TODAY'S MASS ONLINE : SAT. SEPT. 14, 2013

Feast of the Exaltation of the Holy Cross
Lectionary: 638


Reading 1                     NM 21:4B-9

With their patience worn out by the journey,
the people complained against God and Moses,
“Why have you brought us up from Egypt to die in this desert,
where there is no food or water?
We are disgusted with this wretched food!”
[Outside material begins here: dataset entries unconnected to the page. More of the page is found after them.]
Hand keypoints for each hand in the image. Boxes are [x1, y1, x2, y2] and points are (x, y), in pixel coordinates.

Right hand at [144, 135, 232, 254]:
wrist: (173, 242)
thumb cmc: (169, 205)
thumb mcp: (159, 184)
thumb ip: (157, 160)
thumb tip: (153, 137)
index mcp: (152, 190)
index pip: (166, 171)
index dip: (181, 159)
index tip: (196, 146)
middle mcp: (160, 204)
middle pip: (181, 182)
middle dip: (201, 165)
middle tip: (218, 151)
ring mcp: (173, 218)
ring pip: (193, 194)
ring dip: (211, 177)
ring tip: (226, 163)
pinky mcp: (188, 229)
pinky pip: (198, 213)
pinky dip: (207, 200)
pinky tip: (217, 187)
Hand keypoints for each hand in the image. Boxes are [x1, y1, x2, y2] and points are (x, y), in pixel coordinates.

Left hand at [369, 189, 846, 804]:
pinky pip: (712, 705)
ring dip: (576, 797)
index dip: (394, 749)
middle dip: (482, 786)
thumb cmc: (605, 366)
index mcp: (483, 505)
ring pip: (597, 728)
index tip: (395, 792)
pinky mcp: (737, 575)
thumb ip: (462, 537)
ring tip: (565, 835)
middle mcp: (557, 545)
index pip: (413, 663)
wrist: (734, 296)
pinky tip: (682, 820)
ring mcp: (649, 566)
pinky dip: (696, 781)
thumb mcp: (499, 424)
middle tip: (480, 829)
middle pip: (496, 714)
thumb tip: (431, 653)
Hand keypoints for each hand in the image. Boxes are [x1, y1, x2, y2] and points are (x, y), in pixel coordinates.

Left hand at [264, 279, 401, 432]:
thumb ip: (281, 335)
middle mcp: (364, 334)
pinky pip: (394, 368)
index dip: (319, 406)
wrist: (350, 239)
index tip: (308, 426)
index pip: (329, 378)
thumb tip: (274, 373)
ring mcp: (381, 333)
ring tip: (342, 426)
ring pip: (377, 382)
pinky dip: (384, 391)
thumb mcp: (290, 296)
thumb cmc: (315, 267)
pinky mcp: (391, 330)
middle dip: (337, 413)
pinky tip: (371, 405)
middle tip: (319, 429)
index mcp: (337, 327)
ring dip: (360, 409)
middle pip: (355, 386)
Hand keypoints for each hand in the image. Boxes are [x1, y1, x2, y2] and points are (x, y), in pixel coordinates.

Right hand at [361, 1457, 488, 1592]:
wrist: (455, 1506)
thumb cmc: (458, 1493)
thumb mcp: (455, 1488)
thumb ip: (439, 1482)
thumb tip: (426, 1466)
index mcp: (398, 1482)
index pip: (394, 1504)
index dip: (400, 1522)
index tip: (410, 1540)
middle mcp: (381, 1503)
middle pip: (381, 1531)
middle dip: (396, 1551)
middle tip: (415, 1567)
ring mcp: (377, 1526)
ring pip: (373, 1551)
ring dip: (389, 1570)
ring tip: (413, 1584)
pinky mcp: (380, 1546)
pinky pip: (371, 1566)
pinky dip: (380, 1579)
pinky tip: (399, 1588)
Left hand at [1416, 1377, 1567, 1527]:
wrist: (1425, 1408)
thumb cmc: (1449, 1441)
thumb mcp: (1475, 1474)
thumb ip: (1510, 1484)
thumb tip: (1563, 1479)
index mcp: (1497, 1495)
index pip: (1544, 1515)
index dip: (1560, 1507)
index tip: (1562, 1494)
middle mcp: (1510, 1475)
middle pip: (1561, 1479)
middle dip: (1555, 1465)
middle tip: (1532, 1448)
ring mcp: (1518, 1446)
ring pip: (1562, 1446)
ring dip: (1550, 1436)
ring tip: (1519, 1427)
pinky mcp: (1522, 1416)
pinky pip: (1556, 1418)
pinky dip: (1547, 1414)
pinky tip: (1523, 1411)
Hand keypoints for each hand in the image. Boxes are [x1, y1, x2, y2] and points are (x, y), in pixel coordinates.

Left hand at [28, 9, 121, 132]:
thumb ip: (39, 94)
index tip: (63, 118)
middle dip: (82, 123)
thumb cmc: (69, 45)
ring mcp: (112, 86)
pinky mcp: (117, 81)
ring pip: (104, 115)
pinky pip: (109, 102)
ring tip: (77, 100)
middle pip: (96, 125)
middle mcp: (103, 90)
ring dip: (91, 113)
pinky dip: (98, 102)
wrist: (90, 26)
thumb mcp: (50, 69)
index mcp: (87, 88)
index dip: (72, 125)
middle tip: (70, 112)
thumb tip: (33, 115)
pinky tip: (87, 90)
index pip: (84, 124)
In punishment the LORD sent among the people saraph serpents,
which bit the people so that many of them died.
Then the people came to Moses and said,
“We have sinned in complaining against the LORD and you.
Pray the LORD to take the serpents from us.”
So Moses prayed for the people, and the LORD said to Moses,
“Make a saraph and mount it on a pole,
and if any who have been bitten look at it, they will live.”
Moses accordingly made a bronze serpent and mounted it on a pole,
and whenever anyone who had been bitten by a serpent
looked at the bronze serpent, he lived.

Responsorial PsalmPS 78:1BC-2, 34-35, 36-37, 38

R. (see 7b) Do not forget the works of the Lord!
Hearken, my people, to my teaching;
incline your ears to the words of my mouth.
I will open my mouth in a parable,
I will utter mysteries from of old.
R. Do not forget the works of the Lord!
While he slew them they sought him
and inquired after God again,
Remembering that God was their rock
and the Most High God, their redeemer.
R. Do not forget the works of the Lord!
But they flattered him with their mouths
and lied to him with their tongues,
Though their hearts were not steadfast toward him,
nor were they faithful to his covenant.
R. Do not forget the works of the Lord!
But he, being merciful, forgave their sin
and destroyed them not;
Often he turned back his anger
and let none of his wrath be roused.
R. Do not forget the works of the Lord!

Reading 2                         PHIL 2:6-11

Brothers and sisters:
Christ Jesus, though he was in the form of God,
did not regard equality with God something to be grasped.
Rather, he emptied himself,
taking the form of a slave,
coming in human likeness;
and found human in appearance,
he humbled himself,
becoming obedient to death,
even death on a cross.
Because of this, God greatly exalted him
and bestowed on him the name
that is above every name,
that at the name of Jesus
every knee should bend,
of those in heaven and on earth and under the earth,
and every tongue confess that
Jesus Christ is Lord,
to the glory of God the Father.

Gospel                     JN 3:13-17

Jesus said to Nicodemus:
“No one has gone up to heaven
except the one who has come down from heaven, the Son of Man.
And just as Moses lifted up the serpent in the desert,
so must the Son of Man be lifted up,
so that everyone who believes in him may have eternal life.”

For God so loved the world that he gave his only Son,
so that everyone who believes in him might not perish
but might have eternal life.
For God did not send his Son into the world to condemn the world,
but that the world might be saved through him.